§ WORK TO COMPLETE:
Once the pictures are set aside, print the records that follow exactly as written.

*** GIVEN ENTRIES Section Begins ***

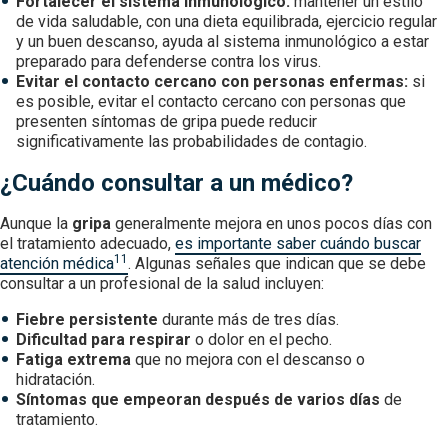
Fortalecer el sistema inmunológico:
mantener un estilo
de vida saludable, con una dieta equilibrada, ejercicio regular
y un buen descanso, ayuda al sistema inmunológico a estar
preparado para defenderse contra los virus.
Evitar el contacto cercano con personas enfermas:
si
es posible, evitar el contacto cercano con personas que
presenten síntomas de gripa puede reducir
significativamente las probabilidades de contagio.
¿Cuándo consultar a un médico?
Aunque la
gripa
generalmente mejora en unos pocos días con
el tratamiento adecuado,
es importante saber cuándo buscar
11
atención médica
. Algunas señales que indican que se debe
consultar a un profesional de la salud incluyen:
Fiebre persistente
durante más de tres días.
Dificultad para respirar
o dolor en el pecho.
Fatiga extrema
que no mejora con el descanso o
hidratación.
Síntomas que empeoran después de varios días
de
tratamiento.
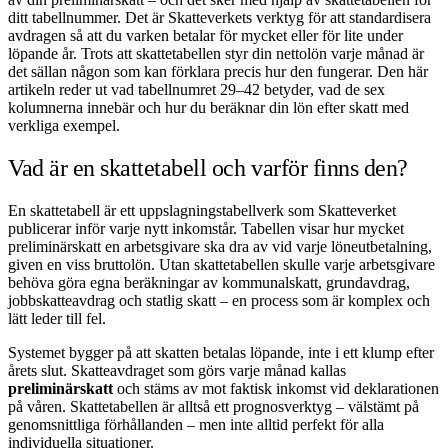
ditt tabellnummer. Det är Skatteverkets verktyg för att standardisera
avdragen så att du varken betalar för mycket eller för lite under
löpande år. Trots att skattetabellen styr din nettolön varje månad är
det sällan någon som kan förklara precis hur den fungerar. Den här
artikeln reder ut vad tabellnumret 29–42 betyder, vad de sex
kolumnerna innebär och hur du beräknar din lön efter skatt med
verkliga exempel.
Vad är en skattetabell och varför finns den?
En skattetabell är ett uppslagningstabellverk som Skatteverket
publicerar inför varje nytt inkomstår. Tabellen visar hur mycket
preliminärskatt en arbetsgivare ska dra av vid varje löneutbetalning,
given en viss bruttolön. Utan skattetabellen skulle varje arbetsgivare
behöva göra egna beräkningar av kommunalskatt, grundavdrag,
jobbskatteavdrag och statlig skatt – en process som är komplex och
lätt leder till fel.
Systemet bygger på att skatten betalas löpande, inte i ett klump efter
årets slut. Skatteavdraget som görs varje månad kallas
preliminärskatt
och stäms av mot faktisk inkomst vid deklarationen
på våren. Skattetabellen är alltså ett prognosverktyg – välstämt på
genomsnittliga förhållanden – men inte alltid perfekt för alla
individuella situationer.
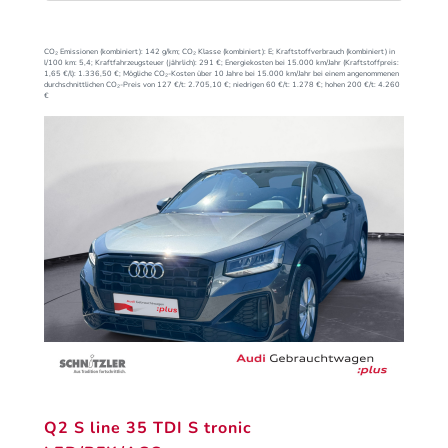
CO₂ Emissionen (kombiniert):
142 g/km;
CO₂ Klasse (kombiniert):
E;
Kraftstoffverbrauch (kombiniert) in
l/100 km:
5,4;
Kraftfahrzeugsteuer (jährlich):
291 €;
Energiekosten bei 15.000 km/Jahr (Kraftstoffpreis:
1,
65
€
/l):
1.336,50 €;
Mögliche CO₂-Kosten über 10 Jahre bei 15.000 km/Jahr bei einem angenommenen
durchschnittlichen CO₂-Preis von 127 €/t:
2.705,10 €; niedrigen 60 €/t: 1.278 €; hohen 200 €/t: 4.260
€
Q2 S line 35 TDI S tronic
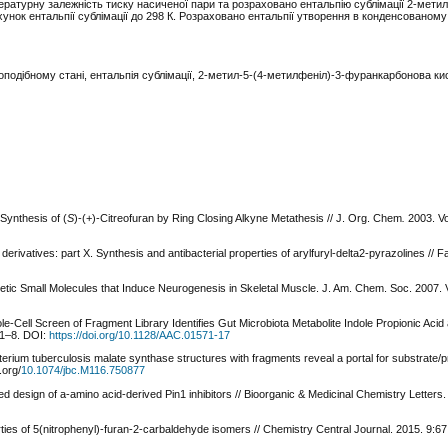
атурну залежність тиску насиченої пари та розраховано ентальпію сублімації 2-метил
нок ентальпії сублімації до 298 К. Розраховано ентальпії утворення в конденсованому
оподібному стані, ентальпія сублімації, 2-метил-5-(4-метилфеніл)-3-фуранкарбонова ки
 Synthesis of (
S
)-(+)-Citreofuran by Ring Closing Alkyne Metathesis // J. Org. Chem
.
2003. Vo
derivatives: part X. Synthesis and antibacterial properties of arylfuryl-delta2-pyrazolines //
tic Small Molecules that Induce Neurogenesis in Skeletal Muscle. J. Am. Chem. Soc. 2007. V
e-Cell Screen of Fragment Library Identifies Gut Microbiota Metabolite Indole Propionic Acid 
. 1–8. DOI:
https://doi.org/10.1128/AAC.01571-17
rium tuberculosis malate synthase structures with fragments reveal a portal for substrate
.org/
10.1074/jbc.M116.750877
d design of a-amino acid-derived Pin1 inhibitors // Bioorganic & Medicinal Chemistry Letters. 
es of 5(nitrophenyl)-furan‑2‑carbaldehyde isomers // Chemistry Central Journal. 2015. 9:67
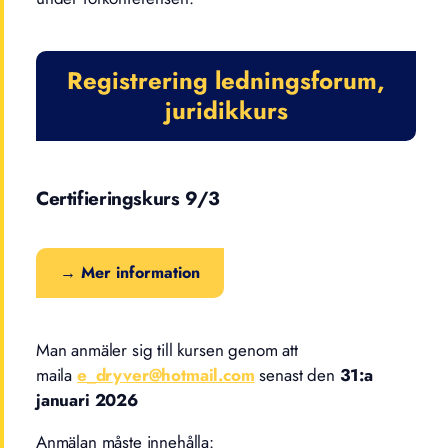
Registrering ledningsforum,
juridikkurs
Certifieringskurs 9/3
→ Mer information
Man anmäler sig till kursen genom att
maila
e_dryver@hotmail.com
senast den
31:a
januari 2026
Anmälan måste innehålla:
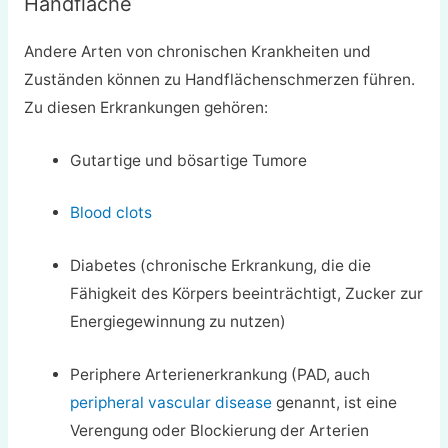
Handfläche
Andere Arten von chronischen Krankheiten und
Zuständen können zu Handflächenschmerzen führen.
Zu diesen Erkrankungen gehören:
Gutartige und bösartige Tumore
Blood clots
Diabetes (chronische Erkrankung, die die
Fähigkeit des Körpers beeinträchtigt, Zucker zur
Energiegewinnung zu nutzen)
Periphere Arterienerkrankung (PAD, auch
peripheral vascular disease
genannt, ist eine
Verengung oder Blockierung der Arterien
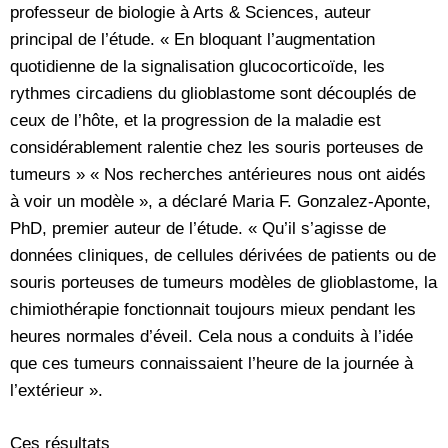
professeur de biologie à Arts & Sciences, auteur
principal de l’étude. « En bloquant l’augmentation
quotidienne de la signalisation glucocorticoïde, les
rythmes circadiens du glioblastome sont découplés de
ceux de l’hôte, et la progression de la maladie est
considérablement ralentie chez les souris porteuses de
tumeurs » « Nos recherches antérieures nous ont aidés
à voir un modèle », a déclaré Maria F. Gonzalez-Aponte,
PhD, premier auteur de l’étude. « Qu’il s’agisse de
données cliniques, de cellules dérivées de patients ou de
souris porteuses de tumeurs modèles de glioblastome, la
chimiothérapie fonctionnait toujours mieux pendant les
heures normales d’éveil. Cela nous a conduits à l’idée
que ces tumeurs connaissaient l’heure de la journée à
l’extérieur ».
Ces résultats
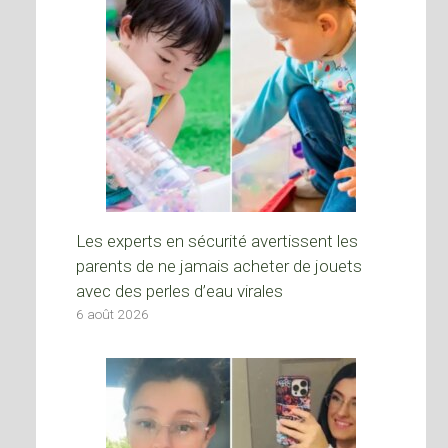
Les experts en sécurité avertissent les
parents de ne jamais acheter de jouets
avec des perles d’eau virales
6 août 2026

*** GIVEN ENTRIES Section Ends ***

§ RESULT:
Fortalecer el sistema inmunológico:
mantener un estilo
de vida saludable, con una dieta equilibrada, ejercicio regular
y un buen descanso, ayuda al sistema inmunológico a estar
preparado para defenderse contra los virus.
Evitar el contacto cercano con personas enfermas:
si
es posible, evitar el contacto cercano con personas que
presenten síntomas de gripa puede reducir
significativamente las probabilidades de contagio.
¿Cuándo consultar a un médico?
Aunque la
gripa
generalmente mejora en unos pocos días con
el tratamiento adecuado,
es importante saber cuándo buscar
11
atención médica
. Algunas señales que indican que se debe
consultar a un profesional de la salud incluyen:
Fiebre persistente
durante más de tres días.
Dificultad para respirar
o dolor en el pecho.
Fatiga extrema
que no mejora con el descanso o
hidratación.
Síntomas que empeoran después de varios días
de
tratamiento.
ditt tabellnummer. Det är Skatteverkets verktyg för att standardisera
avdragen så att du varken betalar för mycket eller för lite under
löpande år. Trots att skattetabellen styr din nettolön varje månad är
det sällan någon som kan förklara precis hur den fungerar. Den här
artikeln reder ut vad tabellnumret 29–42 betyder, vad de sex
kolumnerna innebär och hur du beräknar din lön efter skatt med
verkliga exempel.
Vad är en skattetabell och varför finns den?
En skattetabell är ett uppslagningstabellverk som Skatteverket
publicerar inför varje nytt inkomstår. Tabellen visar hur mycket
preliminärskatt en arbetsgivare ska dra av vid varje löneutbetalning,
given en viss bruttolön. Utan skattetabellen skulle varje arbetsgivare
behöva göra egna beräkningar av kommunalskatt, grundavdrag,
jobbskatteavdrag och statlig skatt – en process som är komplex och
lätt leder till fel.
Systemet bygger på att skatten betalas löpande, inte i ett klump efter
årets slut. Skatteavdraget som görs varje månad kallas
preliminärskatt
och stäms av mot faktisk inkomst vid deklarationen
på våren. Skattetabellen är alltså ett prognosverktyg – välstämt på
genomsnittliga förhållanden – men inte alltid perfekt för alla
individuella situationer.
CO₂ Emissionen (kombiniert):
142 g/km;
CO₂ Klasse (kombiniert):
E;
Kraftstoffverbrauch (kombiniert) in
l/100 km:
5,4;
Kraftfahrzeugsteuer (jährlich):
291 €;
Energiekosten bei 15.000 km/Jahr (Kraftstoffpreis:
1,
65
€
/l):
1.336,50 €;
Mögliche CO₂-Kosten über 10 Jahre bei 15.000 km/Jahr bei einem angenommenen
durchschnittlichen CO₂-Preis von 127 €/t:
2.705,10 €; niedrigen 60 €/t: 1.278 €; hohen 200 €/t: 4.260
€
Q2 S line 35 TDI S tronic
атурну залежність тиску насиченої пари та розраховано ентальпію сублімації 2-метил
нок ентальпії сублімації до 298 К. Розраховано ентальпії утворення в конденсованому
оподібному стані, ентальпія сублімації, 2-метил-5-(4-метилфеніл)-3-фуранкарбонова ки
 Synthesis of (
S
)-(+)-Citreofuran by Ring Closing Alkyne Metathesis // J. Org. Chem
.
2003. Vo
derivatives: part X. Synthesis and antibacterial properties of arylfuryl-delta2-pyrazolines //
tic Small Molecules that Induce Neurogenesis in Skeletal Muscle. J. Am. Chem. Soc. 2007. V
e-Cell Screen of Fragment Library Identifies Gut Microbiota Metabolite Indole Propionic Acid 
. 1–8. DOI:
https://doi.org/10.1128/AAC.01571-17
rium tuberculosis malate synthase structures with fragments reveal a portal for substrate
.org/
10.1074/jbc.M116.750877
d design of a-amino acid-derived Pin1 inhibitors // Bioorganic & Medicinal Chemistry Letters. 
es of 5(nitrophenyl)-furan‑2‑carbaldehyde isomers // Chemistry Central Journal. 2015. 9:67
Registrering ledningsforum,
juridikkurs
Certifieringskurs 9/3
→ Mer information
Man anmäler sig till kursen genom att
maila
e_dryver@hotmail.com
senast den
31:a
januari 2026
Anmälan måste innehålla:
Handfläche
Andere Arten von chronischen Krankheiten und
Zuständen können zu Handflächenschmerzen führen.
Zu diesen Erkrankungen gehören:
Gutartige und bösartige Tumore
Blood clots
Diabetes (chronische Erkrankung, die die
Fähigkeit des Körpers beeinträchtigt, Zucker zur
Energiegewinnung zu nutzen)
Periphere Arterienerkrankung (PAD, auch
peripheral vascular disease
genannt, ist eine
Verengung oder Blockierung der Arterien
professeur de biologie à Arts & Sciences, auteur
principal de l’étude. « En bloquant l’augmentation
quotidienne de la signalisation glucocorticoïde, les
rythmes circadiens du glioblastome sont découplés de
ceux de l’hôte, et la progression de la maladie est
considérablement ralentie chez les souris porteuses de
tumeurs » « Nos recherches antérieures nous ont aidés
à voir un modèle », a déclaré Maria F. Gonzalez-Aponte,
PhD, premier auteur de l’étude. « Qu’il s’agisse de
données cliniques, de cellules dérivées de patients ou de
souris porteuses de tumeurs modèles de glioblastome, la
chimiothérapie fonctionnait toujours mieux pendant les
heures normales d’éveil. Cela nous a conduits à l’idée
que ces tumeurs connaissaient l’heure de la journée à
l’extérieur ».
Ces résultats
Les experts en sécurité avertissent les
parents de ne jamais acheter de jouets
avec des perles d’eau virales
6 août 2026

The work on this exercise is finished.